» PROBLEM REQUIREMENTS: Reproduce exactly, and only, the lines below from the one containing "V | 31-07-1999 |" through the one containing "R | 09-03-1995 |".

(Records from a collection)
*** Block opens ***

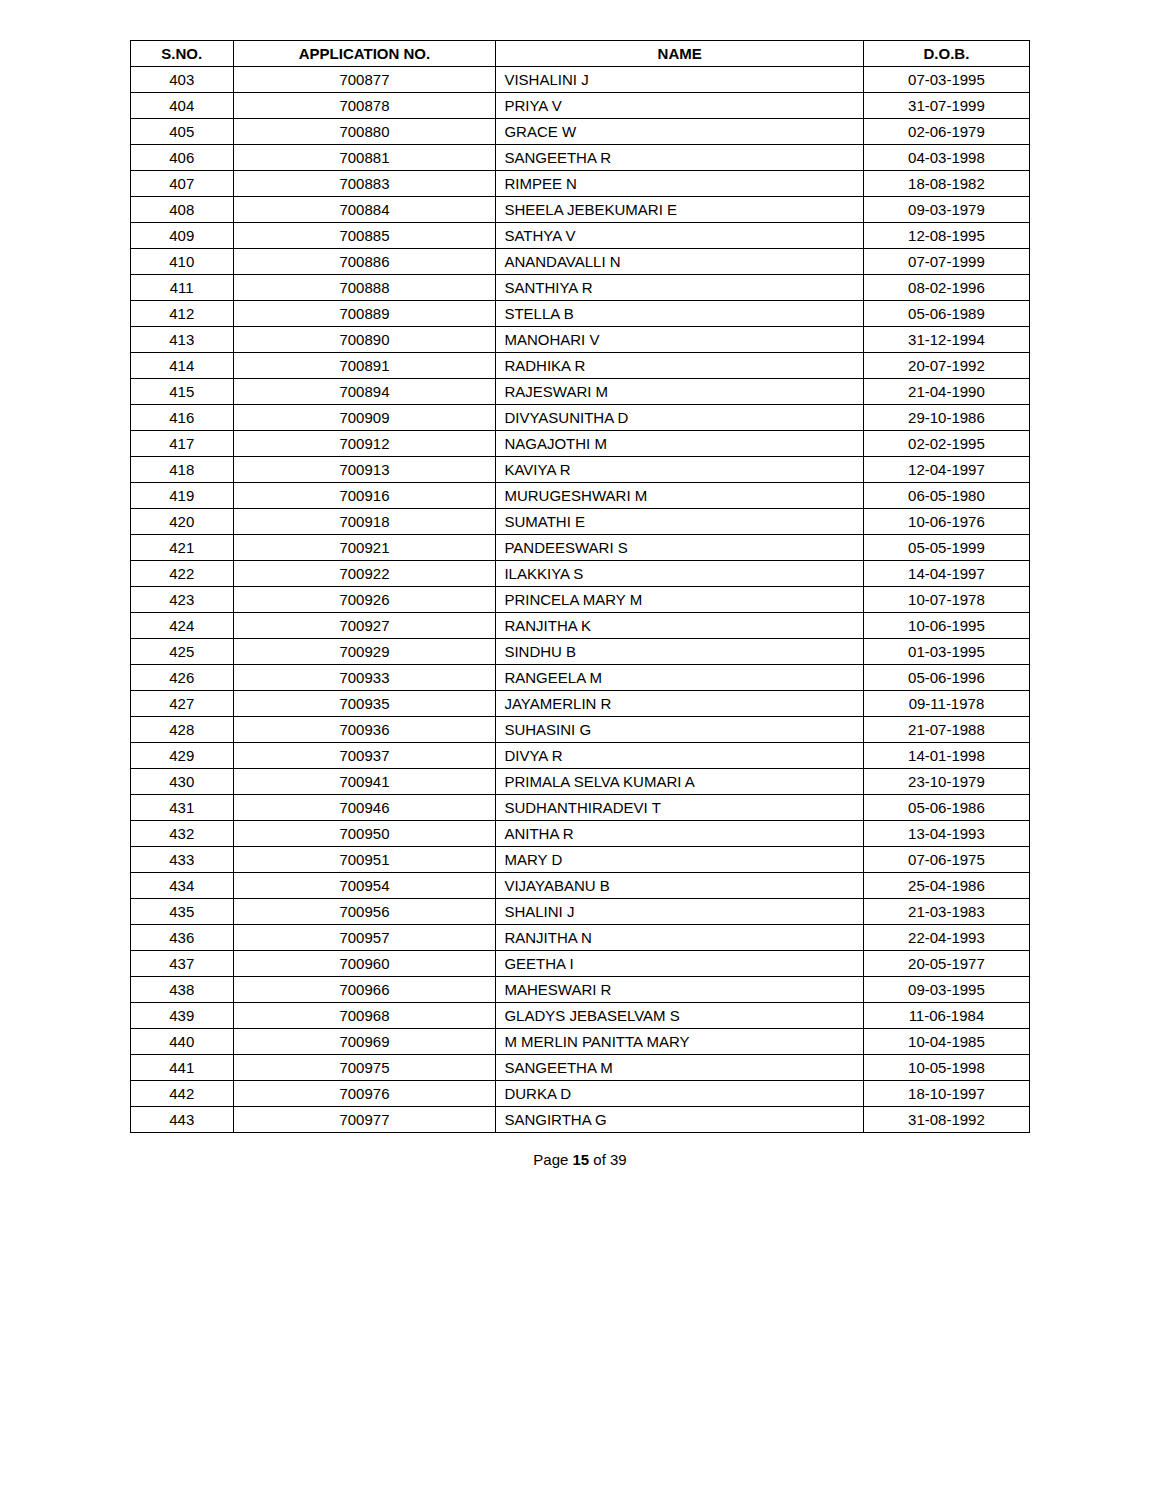Page 15 of 39
| S.NO. | APPLICATION NO. | NAME | D.O.B. |
| --- | --- | --- | --- |
| 403 | 700877 | VISHALINI J | 07-03-1995 |
| 404 | 700878 | PRIYA V | 31-07-1999 |
| 405 | 700880 | GRACE W | 02-06-1979 |
| 406 | 700881 | SANGEETHA R | 04-03-1998 |
| 407 | 700883 | RIMPEE N | 18-08-1982 |
| 408 | 700884 | SHEELA JEBEKUMARI E | 09-03-1979 |
| 409 | 700885 | SATHYA V | 12-08-1995 |
| 410 | 700886 | ANANDAVALLI N | 07-07-1999 |
| 411 | 700888 | SANTHIYA R | 08-02-1996 |
| 412 | 700889 | STELLA B | 05-06-1989 |
| 413 | 700890 | MANOHARI V | 31-12-1994 |
| 414 | 700891 | RADHIKA R | 20-07-1992 |
| 415 | 700894 | RAJESWARI M | 21-04-1990 |
| 416 | 700909 | DIVYASUNITHA D | 29-10-1986 |
| 417 | 700912 | NAGAJOTHI M | 02-02-1995 |
| 418 | 700913 | KAVIYA R | 12-04-1997 |
| 419 | 700916 | MURUGESHWARI M | 06-05-1980 |
| 420 | 700918 | SUMATHI E | 10-06-1976 |
| 421 | 700921 | PANDEESWARI S | 05-05-1999 |
| 422 | 700922 | ILAKKIYA S | 14-04-1997 |
| 423 | 700926 | PRINCELA MARY M | 10-07-1978 |
| 424 | 700927 | RANJITHA K | 10-06-1995 |
| 425 | 700929 | SINDHU B | 01-03-1995 |
| 426 | 700933 | RANGEELA M | 05-06-1996 |
| 427 | 700935 | JAYAMERLIN R | 09-11-1978 |
| 428 | 700936 | SUHASINI G | 21-07-1988 |
| 429 | 700937 | DIVYA R | 14-01-1998 |
| 430 | 700941 | PRIMALA SELVA KUMARI A | 23-10-1979 |
| 431 | 700946 | SUDHANTHIRADEVI T | 05-06-1986 |
| 432 | 700950 | ANITHA R | 13-04-1993 |
| 433 | 700951 | MARY D | 07-06-1975 |
| 434 | 700954 | VIJAYABANU B | 25-04-1986 |
| 435 | 700956 | SHALINI J | 21-03-1983 |
| 436 | 700957 | RANJITHA N | 22-04-1993 |
| 437 | 700960 | GEETHA I | 20-05-1977 |
| 438 | 700966 | MAHESWARI R | 09-03-1995 |
| 439 | 700968 | GLADYS JEBASELVAM S | 11-06-1984 |
| 440 | 700969 | M MERLIN PANITTA MARY | 10-04-1985 |
| 441 | 700975 | SANGEETHA M | 10-05-1998 |
| 442 | 700976 | DURKA D | 18-10-1997 |
| 443 | 700977 | SANGIRTHA G | 31-08-1992 |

*** Block closes ***

» WORKED SOLUTION:
| 404 | 700878 | PRIYA V | 31-07-1999 |
| 405 | 700880 | GRACE W | 02-06-1979 |
| 406 | 700881 | SANGEETHA R | 04-03-1998 |
| 407 | 700883 | RIMPEE N | 18-08-1982 |
| 408 | 700884 | SHEELA JEBEKUMARI E | 09-03-1979 |
| 409 | 700885 | SATHYA V | 12-08-1995 |
| 410 | 700886 | ANANDAVALLI N | 07-07-1999 |
| 411 | 700888 | SANTHIYA R | 08-02-1996 |
| 412 | 700889 | STELLA B | 05-06-1989 |
| 413 | 700890 | MANOHARI V | 31-12-1994 |
| 414 | 700891 | RADHIKA R | 20-07-1992 |
| 415 | 700894 | RAJESWARI M | 21-04-1990 |
| 416 | 700909 | DIVYASUNITHA D | 29-10-1986 |
| 417 | 700912 | NAGAJOTHI M | 02-02-1995 |
| 418 | 700913 | KAVIYA R | 12-04-1997 |
| 419 | 700916 | MURUGESHWARI M | 06-05-1980 |
| 420 | 700918 | SUMATHI E | 10-06-1976 |
| 421 | 700921 | PANDEESWARI S | 05-05-1999 |
| 422 | 700922 | ILAKKIYA S | 14-04-1997 |
| 423 | 700926 | PRINCELA MARY M | 10-07-1978 |
| 424 | 700927 | RANJITHA K | 10-06-1995 |
| 425 | 700929 | SINDHU B | 01-03-1995 |
| 426 | 700933 | RANGEELA M | 05-06-1996 |
| 427 | 700935 | JAYAMERLIN R | 09-11-1978 |
| 428 | 700936 | SUHASINI G | 21-07-1988 |
| 429 | 700937 | DIVYA R | 14-01-1998 |
| 430 | 700941 | PRIMALA SELVA KUMARI A | 23-10-1979 |
| 431 | 700946 | SUDHANTHIRADEVI T | 05-06-1986 |
| 432 | 700950 | ANITHA R | 13-04-1993 |
| 433 | 700951 | MARY D | 07-06-1975 |
| 434 | 700954 | VIJAYABANU B | 25-04-1986 |
| 435 | 700956 | SHALINI J | 21-03-1983 |
| 436 | 700957 | RANJITHA N | 22-04-1993 |
| 437 | 700960 | GEETHA I | 20-05-1977 |
| 438 | 700966 | MAHESWARI R | 09-03-1995 |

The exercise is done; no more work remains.